Edyn is a modern spelling of Eden, from Hebrew meaning "delight" or "paradise."
Edyn is a modernized variant spelling of Eden, one of the most resonant place-names in all of human literature and religious tradition. In Biblical Hebrew, 'eden' (עֵדֶן) means delight, pleasure, or bliss, and the Garden of Eden — the paradise described in Genesis as humanity's first home — has made this word a universal symbol of prelapsarian perfection, beauty, and innocence across Jewish, Christian, and Islamic traditions. The name carries this extraordinary mythic freight lightly, its two soft syllables evoking the idea of a sacred beginning, a place before loss, which gives it a quietly profound emotional register entirely disproportionate to its brevity.

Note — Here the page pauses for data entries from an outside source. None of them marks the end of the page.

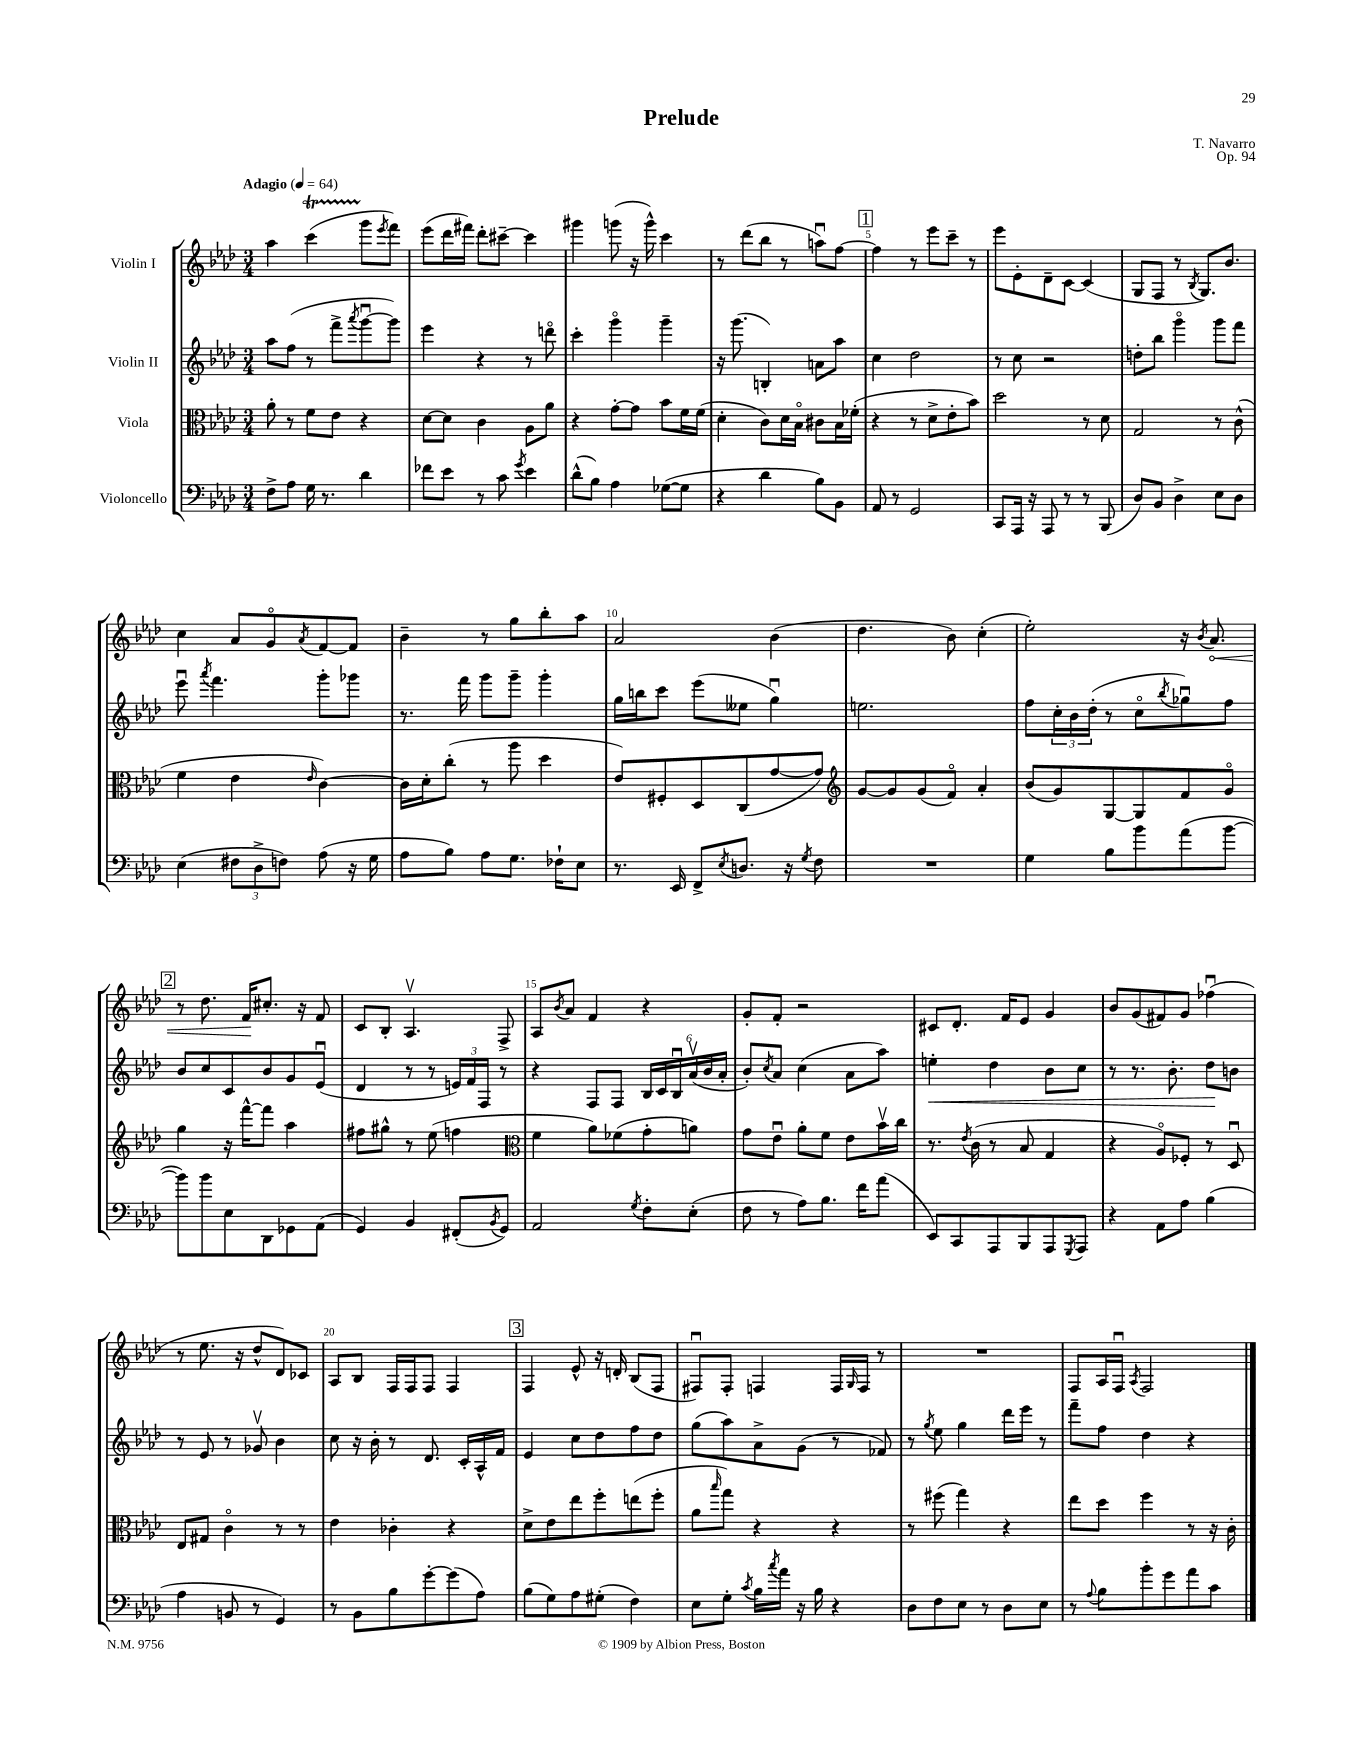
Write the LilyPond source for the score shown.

\header { title = "Prelude" composer = "T. Navarro" opus = "Op. 94" }
<<
\new StaffGroup <<
\new Staff = "s0" \with { instrumentName = "Violin I" } {
    \clef treble \key aes \major \numericTimeSignature \time 3/4 \tempo "Adagio" 4 = 64
    aes''4 c'''4\startTrillSpan( g'''8\stopTrillSpan \acciaccatura { ees'''8 } f'''8) |
    ees'''8( des'''16 fis'''16) des'''8-. cis'''8~-- cis'''4 |
    gis'''4 g'''8( r16 g'''16-^) c'''4 |
    r8 des'''8( bes''8 r8 a''8\downbow) f''8~ |
    \mark \markup { \box "1" } f''4 r8 ees'''8 c'''8-- r8 |
    ees'''8 ees'8-. des'8-- c'8~ c'4( |
    g8 f8 r8 \acciaccatura { bes8 } g8.) bes'8. |
    c''4 aes'8 g'8\flageolet \acciaccatura { aes'8 } f'8~ f'8 |
    bes'4-- r8 g''8 bes''8-. aes''8 |
    aes'2 bes'4( |
    des''4. bes'8) c''4-.( |
    ees''2-.) r16 \acciaccatura { bes'8 } \once \override Hairpin.circled-tip = ##t aes'8.\< |
    \mark \markup { \box "2" } r8 des''8. f'16\! cis''8.-. r16 f'8 |
    c'8 bes8-. aes4.\upbow f8-> |
    aes8 \acciaccatura { bes'8 } aes'8 f'4 r4 |
    g'8-. f'8-. r2 |
    cis'8 des'8.-. f'16 ees'8 g'4 |
    bes'8 g'8( fis'8) g'8 fes''4\downbow( |
    r8 ees''8. r16 des''8-^ des'8) ces'8 |
    aes8 bes8 f16 f16 f8 f4 |
    \mark \markup { \box "3" } f4 ees'8-^ r16 d'16-. bes8( f8 |
    fis8\downbow) fis8-. f4 f16 \grace { g16 } f16 r8 |
    R2. |
    f8 aes16 f16\downbow \acciaccatura { aes8 } f2 \bar "|." |
}
\new Staff = "s1" \with { instrumentName = "Violin II" } {
    \clef treble \key aes \major \numericTimeSignature \time 3/4
    aes''8 f''8( r8 f'''8-> \acciaccatura { aes'''8 } g'''8~\downbow g'''8) |
    ees'''4 r4 r8 d'''8\flageolet |
    c'''4-. g'''4\flageolet g'''4-- |
    r16 g'''8.( b4-.) a'8 aes''8 |
    \mark \markup { \box "1" } c''4 des''2 |
    r8 c''8 r2 |
    d''8-. bes''8 g'''4\flageolet g'''8 f'''8 |
    ees'''8\downbow \acciaccatura { aes'''8 } f'''4. g'''8-. ges'''8 |
    r8. f'''16 g'''8 g'''8-- g'''4-. |
    g''16 b''16 c'''8 ees'''8( eeses''8 g''4\downbow) |
    e''2. |
    f''8 \tuplet 3/2 { c''16-. bes'16 des''16-.( } r8 c''8\flageolet \acciaccatura { bes''8 } ges''8\downbow) f''8 |
    \mark \markup { \box "2" } bes'8 c''8 c'8 bes'8 g'8 ees'8\downbow( |
    des'4 r8 r8 \tuplet 3/2 { e'16) f'16 f16 } r8 |
    r4 f8 f8 \tuplet 6/4 { bes16 c'16 bes16\downbow aes'16\upbow( bes'16 aes'16-. } |
    bes'8-.) \acciaccatura { c''8 } aes'8 c''4( aes'8 aes''8) |
    e''4-.\< des''4 bes'8 c''8 |
    r8 r8. bes'8.-. des''8\! b'8 |
    r8 ees'8 r8 ges'8\upbow bes'4 |
    c''8 r16 bes'16-. r8 des'8. c'16-. aes16-^ f'16 |
    \mark \markup { \box "3" } ees'4 c''8 des''8 f''8 des''8 |
    g''8( aes''8) aes'8-> g'8( r8 fes'8) |
    r8 \acciaccatura { g''8 } ees''8 g''4 des'''16 ees'''16 r8 |
    f'''8-- f''8 des''4 r4 \bar "|." |
}
\new Staff = "s2" \with { instrumentName = "Viola" } {
    \clef alto \key aes \major \numericTimeSignature \time 3/4
    aes'8-. r8 f'8 ees'8 r4 |
    des'8~ des'8 c'4 aes8 aes'8 |
    r4 g'8~-. g'8 bes'8 f'16 f'16( |
    des'4-. c'8) des'16 bes16\flageolet cis'8 bes16 fes'16-.( |
    \mark \markup { \box "1" } r4 r8 des'8-> ees'8-. bes'8) |
    des''2 r8 des'8 |
    g2 r8 c'8-^( |
    f'4 ees'4 \grace { ees'16 } c'4~) |
    c'16 des'16-. c''8-.( r8 aes''8 des''4 |
    ees'8) fis8-. des8 c8( g'8~ g'8) |
    \clef treble g'8~ g'8 g'8( f'8\flageolet) aes'4-. |
    bes'8( g'8) g8~ g8 f'8 g'8\flageolet |
    \mark \markup { \box "2" } g''4 r16 f'''16~-^ f'''8 aes''4 |
    fis''8 gis''8-^ r8 ees''8( f''4 |
    \clef alto f'4 aes'8) fes'8( g'8-. a'8) |
    g'8 ees'8\downbow aes'8-. f'8 ees'8 bes'16\upbow c''16 |
    r8. \acciaccatura { ees'8 } c'16( r8 bes8 g4 |
    r4 aes8\flageolet) fes8-. r8 des8\downbow |
    ees8 gis8 c'4\flageolet r8 r8 |
    ees'4 ces'4-. r4 |
    \mark \markup { \box "3" } des'8-> ees'8 ees''8 f''8-. e''8( f''8-. |
    aes'8 \grace { bes''16 } g''8) r4 r4 |
    r8 fis''8( g''4) r4 |
    ees''8 des''8 f''4 r8 r16 c'16-. \bar "|." |
}
\new Staff = "s3" \with { instrumentName = "Violoncello" } {
    \clef bass \key aes \major \numericTimeSignature \time 3/4
    f8-> aes8 g16 r8. des'4 |
    fes'8 ees'8 r8 c'8 \acciaccatura { g'8 } ees'4 |
    des'8-^( bes8) aes4 ges8~( ges8 |
    r4 des'4 bes8) bes,8 |
    \mark \markup { \box "1" } aes,8 r8 g,2 |
    c,8 aes,,16 r16 aes,,8 r8 r8 bes,,8( |
    des8) bes,8 des4-> ees8 des8 |
    ees4( \tuplet 3/2 { fis8 des8-> f8) } aes8( r16 g16 |
    aes8 bes8) aes8 g8. fes16-! ees8 |
    r8. ees,16 f,8-> \acciaccatura { ees8 } d8. r16 \acciaccatura { g8 } f8 |
    R2. |
    g4 bes8 bes'8 aes'8( bes'8~ |
    \mark \markup { \box "2" } bes'8) bes'8 ees8 des,8 ges,8 aes,8( |
    g,4) bes,4 fis,8-.( \acciaccatura { bes,8 } g,8) |
    aes,2 \acciaccatura { g8 } f8-. ees8-.( |
    f8 r8 aes8) bes8. f'16 aes'8( |
    ees,8) c,8 aes,,8 bes,,8 aes,,8 \acciaccatura { g,,8 } aes,,8 |
    r4 aes,8 aes8 bes4( |
    aes4 b,8 r8 g,4) |
    r8 bes,8 bes8 g'8~-. g'8( aes8) |
    \mark \markup { \box "3" } bes8( g8) aes8 gis8-.( f4) |
    ees8 g8-. \acciaccatura { c'8 } bes16 \acciaccatura { c''8 } aes'16 r16 bes16 r4 |
    des8 f8 ees8 r8 des8 ees8 |
    r8 \appoggiatura { aes8 } bes8 bes'8-. g'8 aes'8 c'8 \bar "|." |
}
>>
>>
\layout { \context { \Score \override BarNumber.break-visibility = ##(#f #t #t) barNumberVisibility = #(every-nth-bar-number-visible 5) } }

Eden began transitioning from a place-name into a personal name gradually over the twentieth century, accelerating sharply in the late 1990s and 2000s as nature-infused and paradise-associated names came into fashion. It has been used for both boys and girls, though it skews strongly feminine in contemporary usage. The respelling Edyn — swapping the second 'e' for a 'y' — follows a well-established modern practice of adding visual distinctiveness to an already-beloved name, evoking the spellings of Evelyn, Emlyn, and Gwendolyn while keeping the name's sound intact.
The 'y' also subtly evokes Welsh orthographic tradition, where it is a vowel, lending Edyn a faint Celtic air alongside its Hebraic roots. For parents who love the word-name Eden but want something that stands slightly apart on paper, Edyn offers the same poetic richness with a quietly individual twist.